Dataset entries:
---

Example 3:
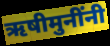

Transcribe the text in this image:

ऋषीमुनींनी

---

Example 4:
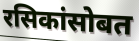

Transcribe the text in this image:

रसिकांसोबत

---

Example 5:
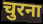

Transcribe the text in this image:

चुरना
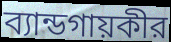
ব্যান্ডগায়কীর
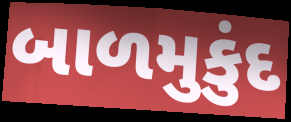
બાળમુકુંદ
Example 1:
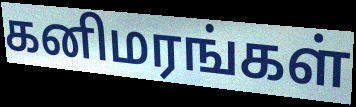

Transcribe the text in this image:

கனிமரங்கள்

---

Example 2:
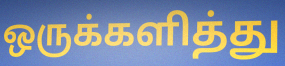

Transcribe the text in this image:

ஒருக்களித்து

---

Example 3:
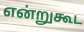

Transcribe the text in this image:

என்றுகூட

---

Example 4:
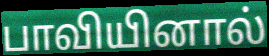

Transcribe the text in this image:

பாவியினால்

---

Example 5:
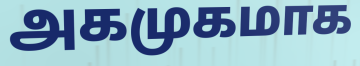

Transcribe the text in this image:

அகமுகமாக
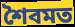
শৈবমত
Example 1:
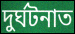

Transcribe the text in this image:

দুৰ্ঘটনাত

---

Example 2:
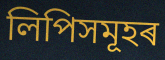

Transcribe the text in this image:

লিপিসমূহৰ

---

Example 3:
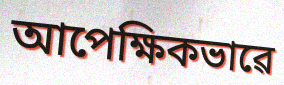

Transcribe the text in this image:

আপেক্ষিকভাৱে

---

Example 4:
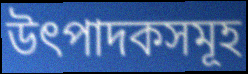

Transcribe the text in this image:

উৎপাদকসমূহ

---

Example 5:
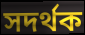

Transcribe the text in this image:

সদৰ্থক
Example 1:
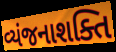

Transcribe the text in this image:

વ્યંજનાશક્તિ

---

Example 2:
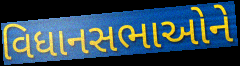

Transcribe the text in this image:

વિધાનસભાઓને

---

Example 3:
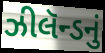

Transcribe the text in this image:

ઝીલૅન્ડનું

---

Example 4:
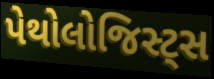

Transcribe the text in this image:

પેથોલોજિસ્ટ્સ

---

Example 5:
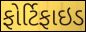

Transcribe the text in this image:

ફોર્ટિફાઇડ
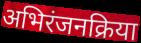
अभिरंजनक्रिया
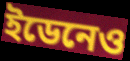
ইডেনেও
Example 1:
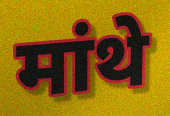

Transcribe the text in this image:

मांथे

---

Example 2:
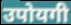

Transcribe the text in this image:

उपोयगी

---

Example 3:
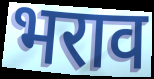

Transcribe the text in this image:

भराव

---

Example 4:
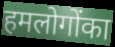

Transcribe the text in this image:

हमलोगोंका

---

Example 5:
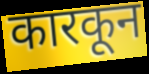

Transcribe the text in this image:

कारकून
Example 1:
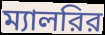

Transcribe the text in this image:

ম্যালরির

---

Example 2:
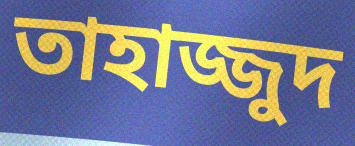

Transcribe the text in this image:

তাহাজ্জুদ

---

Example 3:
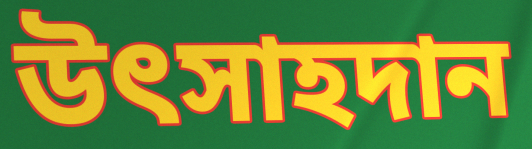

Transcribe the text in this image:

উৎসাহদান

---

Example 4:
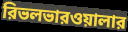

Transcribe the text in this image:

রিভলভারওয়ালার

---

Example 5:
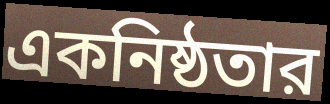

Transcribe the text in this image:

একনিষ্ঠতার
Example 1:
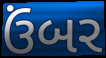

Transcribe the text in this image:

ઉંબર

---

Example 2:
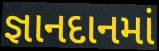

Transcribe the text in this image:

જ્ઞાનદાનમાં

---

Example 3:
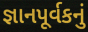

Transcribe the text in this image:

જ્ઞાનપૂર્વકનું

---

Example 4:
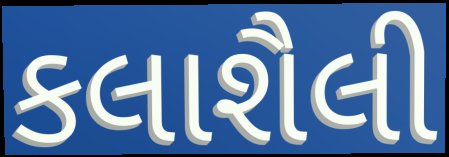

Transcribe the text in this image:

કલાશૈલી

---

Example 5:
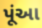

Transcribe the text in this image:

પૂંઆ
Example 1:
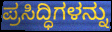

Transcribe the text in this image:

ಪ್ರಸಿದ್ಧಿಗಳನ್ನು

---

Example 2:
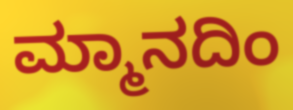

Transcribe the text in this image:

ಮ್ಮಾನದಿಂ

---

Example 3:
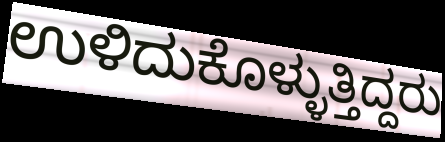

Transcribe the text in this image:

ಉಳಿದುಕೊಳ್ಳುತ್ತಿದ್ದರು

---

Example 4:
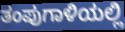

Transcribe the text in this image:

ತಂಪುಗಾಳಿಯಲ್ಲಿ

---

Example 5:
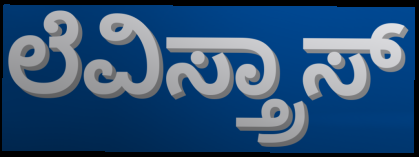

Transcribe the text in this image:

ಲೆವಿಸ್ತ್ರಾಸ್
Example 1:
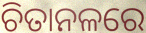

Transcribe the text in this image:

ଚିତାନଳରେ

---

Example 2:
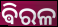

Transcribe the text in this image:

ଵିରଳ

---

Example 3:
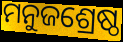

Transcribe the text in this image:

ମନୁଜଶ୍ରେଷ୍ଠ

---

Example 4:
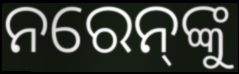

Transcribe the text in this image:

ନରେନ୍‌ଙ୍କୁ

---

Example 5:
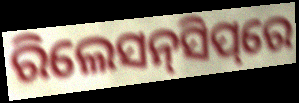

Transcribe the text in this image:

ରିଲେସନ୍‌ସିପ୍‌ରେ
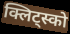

◆ Directions for this task
Would you return all the data exactly as given, minus the pictures?

◆ Task response
---

Example 3:

Transcribe the text in this image:

ऋषीमुनींनी

---

Example 4:

Transcribe the text in this image:

रसिकांसोबत

---

Example 5:

Transcribe the text in this image:

चुरना
ব্যান্ডগায়কীর
બાળમુકુંદ
Example 1:

Transcribe the text in this image:

கனிமரங்கள்

---

Example 2:

Transcribe the text in this image:

ஒருக்களித்து

---

Example 3:

Transcribe the text in this image:

என்றுகூட

---

Example 4:

Transcribe the text in this image:

பாவியினால்

---

Example 5:

Transcribe the text in this image:

அகமுகமாக
শৈবমত
Example 1:

Transcribe the text in this image:

দুৰ্ঘটনাত

---

Example 2:

Transcribe the text in this image:

লিপিসমূহৰ

---

Example 3:

Transcribe the text in this image:

আপেক্ষিকভাৱে

---

Example 4:

Transcribe the text in this image:

উৎপাদকসমূহ

---

Example 5:

Transcribe the text in this image:

সদৰ্থক
Example 1:

Transcribe the text in this image:

વ્યંજનાશક્તિ

---

Example 2:

Transcribe the text in this image:

વિધાનસભાઓને

---

Example 3:

Transcribe the text in this image:

ઝીલૅન્ડનું

---

Example 4:

Transcribe the text in this image:

પેથોલોજિસ્ટ્સ

---

Example 5:

Transcribe the text in this image:

ફોર્ટિફાઇડ
अभिरंजनक्रिया
ইডেনেও
Example 1:

Transcribe the text in this image:

मांथे

---

Example 2:

Transcribe the text in this image:

उपोयगी

---

Example 3:

Transcribe the text in this image:

भराव

---

Example 4:

Transcribe the text in this image:

हमलोगोंका

---

Example 5:

Transcribe the text in this image:

कारकून
Example 1:

Transcribe the text in this image:

ম্যালরির

---

Example 2:

Transcribe the text in this image:

তাহাজ্জুদ

---

Example 3:

Transcribe the text in this image:

উৎসাহদান

---

Example 4:

Transcribe the text in this image:

রিভলভারওয়ালার

---

Example 5:

Transcribe the text in this image:

একনিষ্ঠতার
Example 1:

Transcribe the text in this image:

ઉંબર

---

Example 2:

Transcribe the text in this image:

જ્ઞાનદાનમાં

---

Example 3:

Transcribe the text in this image:

જ્ઞાનપૂર્વકનું

---

Example 4:

Transcribe the text in this image:

કલાશૈલી

---

Example 5:

Transcribe the text in this image:

પૂંઆ
Example 1:

Transcribe the text in this image:

ಪ್ರಸಿದ್ಧಿಗಳನ್ನು

---

Example 2:

Transcribe the text in this image:

ಮ್ಮಾನದಿಂ

---

Example 3:

Transcribe the text in this image:

ಉಳಿದುಕೊಳ್ಳುತ್ತಿದ್ದರು

---

Example 4:

Transcribe the text in this image:

ತಂಪುಗಾಳಿಯಲ್ಲಿ

---

Example 5:

Transcribe the text in this image:

ಲೆವಿಸ್ತ್ರಾಸ್
Example 1:

Transcribe the text in this image:

ଚିତାନଳରେ

---

Example 2:

Transcribe the text in this image:

ଵିରଳ

---

Example 3:

Transcribe the text in this image:

ମନୁଜଶ୍ରେଷ୍ଠ

---

Example 4:

Transcribe the text in this image:

ନରେନ୍‌ଙ୍କୁ

---

Example 5:

Transcribe the text in this image:

ରିଲେସନ୍‌ସିପ୍‌ରେ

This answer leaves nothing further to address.